#### SUPPLIED PASSAGE
------

The initial estimated value of the notes at the time the terms of the notes were set on the pricing date was $9.703 per unit, which is less than the public offering price listed below. See “Summary” on the following page, “Risk Factors” beginning on page TS-6 of this term sheet and “Structuring the Notes” on page TS-15 of this term sheet for additional information. The actual value of your notes at any time will reflect many factors and cannot be predicted with accuracy.
None of the U.S. Securities and Exchange Commission (the “SEC”), any state securities commission, or any other regulatory body has approved or disapproved of these notes or passed upon the adequacy or accuracy of this document, product supplement EQUITY ARN-1 or the prospectus. Any representation to the contrary is a criminal offense.
Per Unit | Total | |
Public offering price | $ 10.000 | $5,856,200.00 |
Underwriting discount | $ 0.175 | $102,483.50 |
Proceeds, before expenses, to TD | $ 9.825 | $5,753,716.50 |
The notes:
Are Not FDIC Insured | Are Not Bank Guaranteed | May Lose Value |
BofA Securities
March 27, 2024
Accelerated Return Notes® Linked to the TOPIX due May 30, 2025 |
Summary
The Accelerated Return Notes® Linked to the TOPIX due May 30, 2025 (the “notes”) are our senior unsecured debt securities, Series E. The notes are not guaranteed or insured by the CDIC, the FDIC or any other governmental agency, and are not, either directly or indirectly, an obligation of any third party. The notes are not bail-inable debt securities (as defined in the prospectus) under the CDIC Act. The notes will rank equally with all of our other senior unsecured debt. Any payments due on the notes, including any repayment of principal, will be subject to the credit risk of TD. The notes provide you a leveraged return, subject to a cap, if the Ending Value of the Market Measure, which is the TOPIX (the “Index”), is greater than the Starting Value. If the Ending Value is equal to the Starting Value, you will receive the principal amount of your notes. If the Ending Value is less than the Starting Value, you will lose all or a portion of the principal amount of your notes. Any payments on the notes will be calculated based on the $10 principal amount per unit and will depend on the performance of the Index, subject to our credit risk. See “Terms of the Notes” below.
The economic terms of the notes (including the Capped Value) are based on our internal funding rate (which is our internal borrowing rate based on variables such as market benchmarks and our appetite for borrowing) and several factors, including selling concessions, discounts, commissions or fees expected to be paid in connection with the offering of the notes, the estimated profit that we expect to earn in connection with structuring the notes, estimated costs which we may incur in connection with the notes and the economic terms of certain related hedging arrangements as discussed further below and under “Structuring the Notes” on page TS-15.
On the cover page of this term sheet, we have provided the initial estimated value for the notes. The initial estimated value of your notes on the pricing date is less than their public offering price. The initial estimated value was determined by reference to our internal pricing models, which take into account a number of variables, typically including expected volatility of the Market Measure, interest rates (forecasted, current and historical rates), price-sensitivity analysis, time to maturity of the notes and our internal funding rate which take into account a number of variables and are based on a number of subjective assumptions, which are not evaluated or verified on an independent basis and may or may not materialize. Because our internal funding rate generally represents a discount from the levels at which our benchmark debt securities trade in the secondary market, the use of an internal funding rate for the notes rather than the levels at which our benchmark debt securities trade in the secondary market is expected, assuming all other economic terms are held constant, to have increased the initial estimated value of the notes and to have had an adverse effect on the economic terms of the notes. For more information about the initial estimated value and the structuring of the notes, see the related discussion under “Risk Factors” and “Structuring the Notes” herein.

------

#### SOURCE MATERIAL
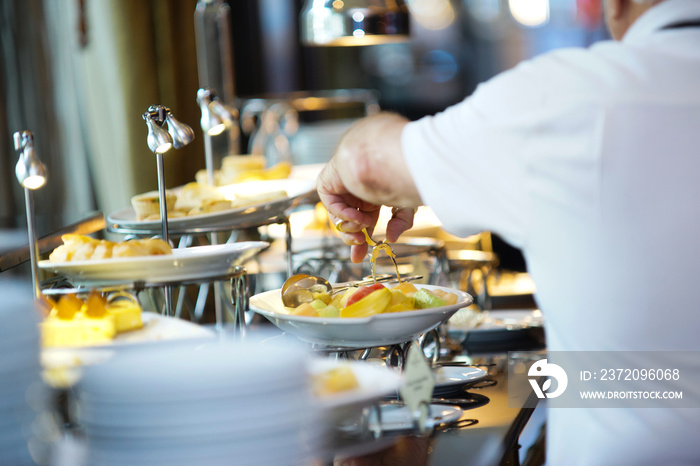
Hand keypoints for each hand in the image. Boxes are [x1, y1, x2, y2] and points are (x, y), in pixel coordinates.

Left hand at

------

#### TASKS TO PERFORM
1. Condense the paragraph of the term sheet excerpt that begins "The economic terms of the notes" into a brief list, keeping its main facts.
2. Repeat word for word the part of the term sheet excerpt starting with "The initial estimated value of the notes at" and going on through "a criminal offense.".
The material comes from a separate source.

#### TASK-BY-TASK RESULTS
1.
The economic terms of the notes, including the Capped Value, are based on:
- the issuer's internal funding rate, which is its internal borrowing rate based on variables such as market benchmarks and its appetite for borrowing
- selling concessions, discounts, commissions or fees expected to be paid in connection with the offering
- the estimated profit the issuer expects to earn from structuring the notes
- estimated costs the issuer may incur in connection with the notes
- the economic terms of certain related hedging arrangements, discussed under "Structuring the Notes" on page TS-15

2.
The initial estimated value of the notes at the time the terms of the notes were set on the pricing date was $9.703 per unit, which is less than the public offering price listed below. See “Summary” on the following page, “Risk Factors” beginning on page TS-6 of this term sheet and “Structuring the Notes” on page TS-15 of this term sheet for additional information. The actual value of your notes at any time will reflect many factors and cannot be predicted with accuracy.
None of the U.S. Securities and Exchange Commission (the “SEC”), any state securities commission, or any other regulatory body has approved or disapproved of these notes or passed upon the adequacy or accuracy of this document, product supplement EQUITY ARN-1 or the prospectus. Any representation to the contrary is a criminal offense.